Adrienne Wheeler: White Dress Narratives
Stair-gazing
October 3, 2000–January 18, 2021

For this site-specific installation, Newark-based artist Adrienne Wheeler uses dress-shaped cutouts to represent six generations of her maternal lineage, from her great-great-grandmother to her youngest niece. Arranging them in three rows against a shiny gold wall, Wheeler highlights nine women in her family, connecting them across generations. The three dresses in the top row signify Wheeler’s relatives who have passed away, presented as ancestors who watch over the six living women. The gold background casts a heavenly glow and suggests an altarpiece or ancestral shrine honoring the bond between the living and the deceased.

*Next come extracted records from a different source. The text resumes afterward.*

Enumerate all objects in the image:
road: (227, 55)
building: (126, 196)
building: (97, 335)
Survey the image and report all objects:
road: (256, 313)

The cut-outs reference a white dress Wheeler’s mother Elizabeth made in 1942 for her eighth-grade graduation. After discovering the original dress preserved in a cedar chest, Wheeler used it as a template to make nine exact-size canvas replicas, and embellished them with machine-stitching and painted designs. By creating subtle differences in the surface treatments of the dresses, she highlights both the similarities and differences among this group of women in her family. Her use of sewing as a type of mark making underscores its significance to her family members.
Wheeler employs the dresses as vehicles for the women’s individual stories and personalities. In researching her ancestors, she pieced their narratives together from oral histories, interviews, historical documents, fiction, and her own imagination. She began exploring the white dress motif in 2015 in a glass book project and repeated images of the dress for a 2016 mural beside McCarter Highway in Newark. The group of dresses in this installation was last shown in Victoria, Australia, in 2018.
With this simple white dress, Wheeler continues to investigate complex ideas about family, gender, ceremony, and ancestral practices.
This exhibition was guest curated by Noelle Park.